An exact copy of all the data below is needed, without its pictures.

====== THE INPUT ======

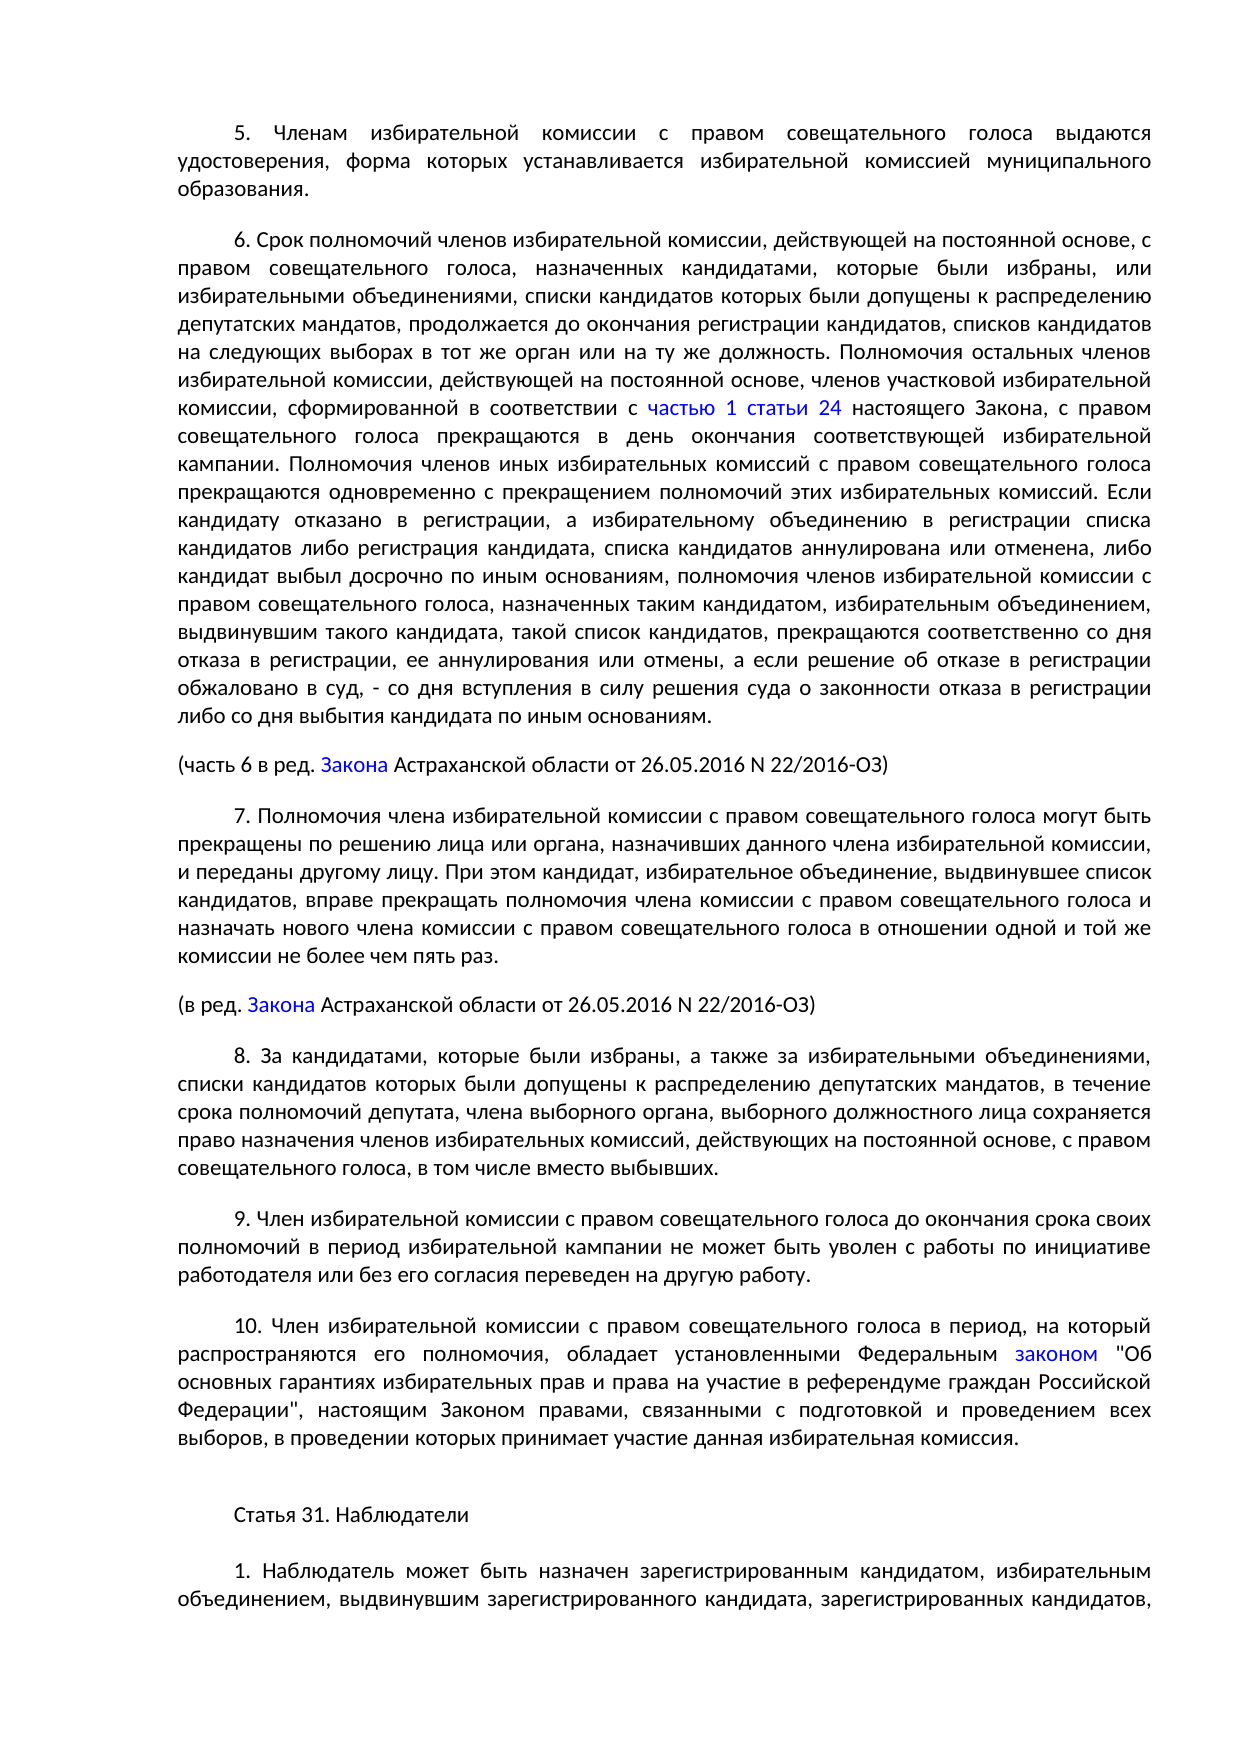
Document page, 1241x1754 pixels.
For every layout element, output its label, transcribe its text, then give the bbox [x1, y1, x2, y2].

text 8. За кандидатами, которые были избраны, а также за избирательными объединениями, списки кандидатов которых были допущены к распределению депутатских мандатов, в течение срока полномочий депутата, члена выборного органа, выборного должностного лица сохраняется право назначения членов избирательных комиссий, действующих на постоянной основе, с правом совещательного голоса, в том числе вместо выбывших. [177, 1041, 1152, 1181]
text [177, 1556, 1152, 1612]
text 9. Член избирательной комиссии с правом совещательного голоса до окончания срока своих полномочий в период избирательной кампании не может быть уволен с работы по инициативе работодателя или без его согласия переведен на другую работу. [177, 1204, 1152, 1288]
text 7. Полномочия члена избирательной комиссии с правом совещательного голоса могут быть прекращены по решению лица или органа, назначивших данного члена избирательной комиссии, и переданы другому лицу. При этом кандидат, избирательное объединение, выдвинувшее список кандидатов, вправе прекращать полномочия члена комиссии с правом совещательного голоса и назначать нового члена комиссии с правом совещательного голоса в отношении одной и той же комиссии не более чем пять раз. [177, 801, 1152, 969]
text 10. Член избирательной комиссии с правом совещательного голоса в период, на который распространяются его полномочия, обладает установленными Федеральным законом "Об основных гарантиях избирательных прав и права на участие в референдуме граждан Российской Федерации", настоящим Законом правами, связанными с подготовкой и проведением всех выборов, в проведении которых принимает участие данная избирательная комиссия. [177, 1311, 1152, 1451]
text Статья 31. Наблюдатели [177, 1500, 1152, 1528]
text (часть 6 в ред. Закона Астраханской области от 26.05.2016 N 22/2016-ОЗ) [177, 750, 1152, 778]
text 6. Срок полномочий членов избирательной комиссии, действующей на постоянной основе, с правом совещательного голоса, назначенных кандидатами, которые были избраны, или избирательными объединениями, списки кандидатов которых были допущены к распределению депутатских мандатов, продолжается до окончания регистрации кандидатов, списков кандидатов на следующих выборах в тот же орган или на ту же должность. Полномочия остальных членов избирательной комиссии, действующей на постоянной основе, членов участковой избирательной комиссии, сформированной в соответствии с частью 1 статьи 24 настоящего Закона, с правом совещательного голоса прекращаются в день окончания соответствующей избирательной кампании. Полномочия членов иных избирательных комиссий с правом совещательного голоса прекращаются одновременно с прекращением полномочий этих избирательных комиссий. Если кандидату отказано в регистрации, а избирательному объединению в регистрации списка кандидатов либо регистрация кандидата, списка кандидатов аннулирована или отменена, либо кандидат выбыл досрочно по иным основаниям, полномочия членов избирательной комиссии с правом совещательного голоса, назначенных таким кандидатом, избирательным объединением, выдвинувшим такого кандидата, такой список кандидатов, прекращаются соответственно со дня отказа в регистрации, ее аннулирования или отмены, а если решение об отказе в регистрации обжаловано в суд, - со дня вступления в силу решения суда о законности отказа в регистрации либо со дня выбытия кандидата по иным основаниям. [177, 225, 1152, 729]
text (в ред. Закона Астраханской области от 26.05.2016 N 22/2016-ОЗ) [177, 990, 1152, 1018]
text 5. Членам избирательной комиссии с правом совещательного голоса выдаются удостоверения, форма которых устанавливается избирательной комиссией муниципального образования. [177, 118, 1152, 202]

======

- **RESULT**:
Document page, 1241x1754 pixels.
For every layout element, output its label, transcribe its text, then give the bbox [x1, y1, x2, y2].

text 8. За кандидатами, которые были избраны, а также за избирательными объединениями, списки кандидатов которых были допущены к распределению депутатских мандатов, в течение срока полномочий депутата, члена выборного органа, выборного должностного лица сохраняется право назначения членов избирательных комиссий, действующих на постоянной основе, с правом совещательного голоса, в том числе вместо выбывших. [177, 1041, 1152, 1181]
text [177, 1556, 1152, 1612]
text 9. Член избирательной комиссии с правом совещательного голоса до окончания срока своих полномочий в период избирательной кампании не может быть уволен с работы по инициативе работодателя или без его согласия переведен на другую работу. [177, 1204, 1152, 1288]
text 7. Полномочия члена избирательной комиссии с правом совещательного голоса могут быть прекращены по решению лица или органа, назначивших данного члена избирательной комиссии, и переданы другому лицу. При этом кандидат, избирательное объединение, выдвинувшее список кандидатов, вправе прекращать полномочия члена комиссии с правом совещательного голоса и назначать нового члена комиссии с правом совещательного голоса в отношении одной и той же комиссии не более чем пять раз. [177, 801, 1152, 969]
text 10. Член избирательной комиссии с правом совещательного голоса в период, на который распространяются его полномочия, обладает установленными Федеральным законом "Об основных гарантиях избирательных прав и права на участие в референдуме граждан Российской Федерации", настоящим Законом правами, связанными с подготовкой и проведением всех выборов, в проведении которых принимает участие данная избирательная комиссия. [177, 1311, 1152, 1451]
text Статья 31. Наблюдатели [177, 1500, 1152, 1528]
text (часть 6 в ред. Закона Астраханской области от 26.05.2016 N 22/2016-ОЗ) [177, 750, 1152, 778]
text 6. Срок полномочий членов избирательной комиссии, действующей на постоянной основе, с правом совещательного голоса, назначенных кандидатами, которые были избраны, или избирательными объединениями, списки кандидатов которых были допущены к распределению депутатских мандатов, продолжается до окончания регистрации кандидатов, списков кандидатов на следующих выборах в тот же орган или на ту же должность. Полномочия остальных членов избирательной комиссии, действующей на постоянной основе, членов участковой избирательной комиссии, сформированной в соответствии с частью 1 статьи 24 настоящего Закона, с правом совещательного голоса прекращаются в день окончания соответствующей избирательной кампании. Полномочия членов иных избирательных комиссий с правом совещательного голоса прекращаются одновременно с прекращением полномочий этих избирательных комиссий. Если кандидату отказано в регистрации, а избирательному объединению в регистрации списка кандидатов либо регистрация кандидата, списка кандидатов аннулирована или отменена, либо кандидат выбыл досрочно по иным основаниям, полномочия членов избирательной комиссии с правом совещательного голоса, назначенных таким кандидатом, избирательным объединением, выдвинувшим такого кандидата, такой список кандидатов, прекращаются соответственно со дня отказа в регистрации, ее аннулирования или отмены, а если решение об отказе в регистрации обжаловано в суд, - со дня вступления в силу решения суда о законности отказа в регистрации либо со дня выбытия кандидата по иным основаниям. [177, 225, 1152, 729]
text (в ред. Закона Астраханской области от 26.05.2016 N 22/2016-ОЗ) [177, 990, 1152, 1018]
text 5. Членам избирательной комиссии с правом совещательного голоса выдаются удостоверения, форма которых устанавливается избирательной комиссией муниципального образования. [177, 118, 1152, 202]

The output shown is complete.